Autismo: cos’è e come si manifesta?
L’autismo, o meglio DSA, è un disturbo del neurosviluppo che coinvolge principalmente linguaggio e comunicazione, e ha conseguenze sull’interazione sociale, sugli interessi – spesso ristretti – e sui comportamenti – di frequente ripetitivi. Si utilizza il termine spettro per mostrare l’enorme variabilità dei quadri sintomatologici che si possono presentare all’interno di questa categoria diagnostica. Inoltre, si possono trovare forme di DSA sia in individui con difficoltà cognitive e intellettive che in persone normodotate o, persino, con capacità intellettive superiori.
I criteri diagnostici del disturbo dello spettro autistico riportati nel DSM-5 sono: “deficit persistenti della comunicazione sociale e dell’interazione sociale” e “pattern di comportamento, interessi o attività ristretti e ripetitivi”.
Il primo si manifesta in molteplici contesti ed è caratterizzato dalla presenza in contemporanea di tre condizioni:
- deficit della reciprocità socio-emotiva
- deficit nel comportamento comunicativo non verbale
- deficit dello sviluppo, gestione e comprensione delle relazioni
Il secondo può essere ravvisato, invece, quando si manifestano almeno due dei seguenti comportamenti:
- movimenti, uso degli oggetti o eloquio stereotipati e ripetitivi
- interessi limitati, fissi e anomali per intensità e profondità
- insistenza nella sameness: aderenza a una routine priva di flessibilità o rituali di comportamento verbale o non verbale
- iper o ipoattività agli stimoli sensoriali o interessi insoliti verso aspetti sensoriali dell’ambiente
Per ciò che concerne invece le cause dell’autismo, queste risultano a oggi ancora sconosciute, anche se i ricercatori concordano nell’affermare che, con molta probabilità, i disturbi dello spettro autistico siano dovuti a fattori neurobiologici, costituzionali e psicoambientali acquisiti.

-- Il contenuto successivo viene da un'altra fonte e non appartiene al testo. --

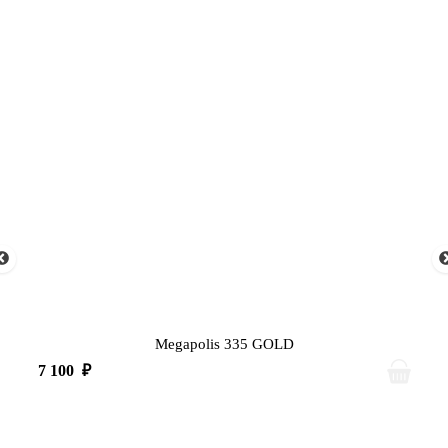
Megapolis 335 GOLD
7 100
₽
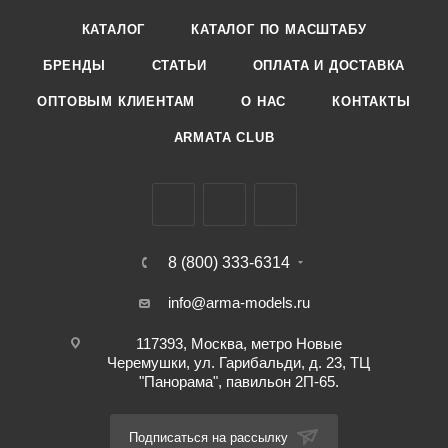
КАТАЛОГ
КАТАЛОГ ПО МАСШТАБУ
БРЕНДЫ
СТАТЬИ
ОПЛАТА И ДОСТАВКА
ОПТОВЫМ КЛИЕНТАМ
О НАС
КОНТАКТЫ
ARMATA CLUB
8 (800) 333-6314
info@arma-models.ru
117393, Москва, метро Новые
Черемушки, ул. Гарибальди, д. 23, ТЦ
"Панорама", павильон 2П-65.
Подписаться на рассылку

Incidenza del disturbo dello spettro autistico nei bambini e negli adulti.
Il disturbo dello spettro autistico colpisce oltre l’1% della popolazione mondiale.
Secondo quanto riportato dal Ministero della Salute, si stima invece che in Italia il tasso di incidenza nei bambini tra i 7 e i 9 anni sia di 1 su 77, con una frequenza 4,4 volte maggiore nei maschi.
Sebbene il termine autismo sia stato introdotto per descrivere un disturbo presente e diagnosticabile principalmente nei bambini, gli esperti sono ora concordi che l’autismo non si limiti all’età evolutiva, ma sia una condizione permanente, che si protrae durante l’intero arco di vita della persona. Da ciò si può dedurre che il tasso di diffusione del DSA nella popolazione adulta non sia molto dissimile rispetto a quello registrato tra i bambini.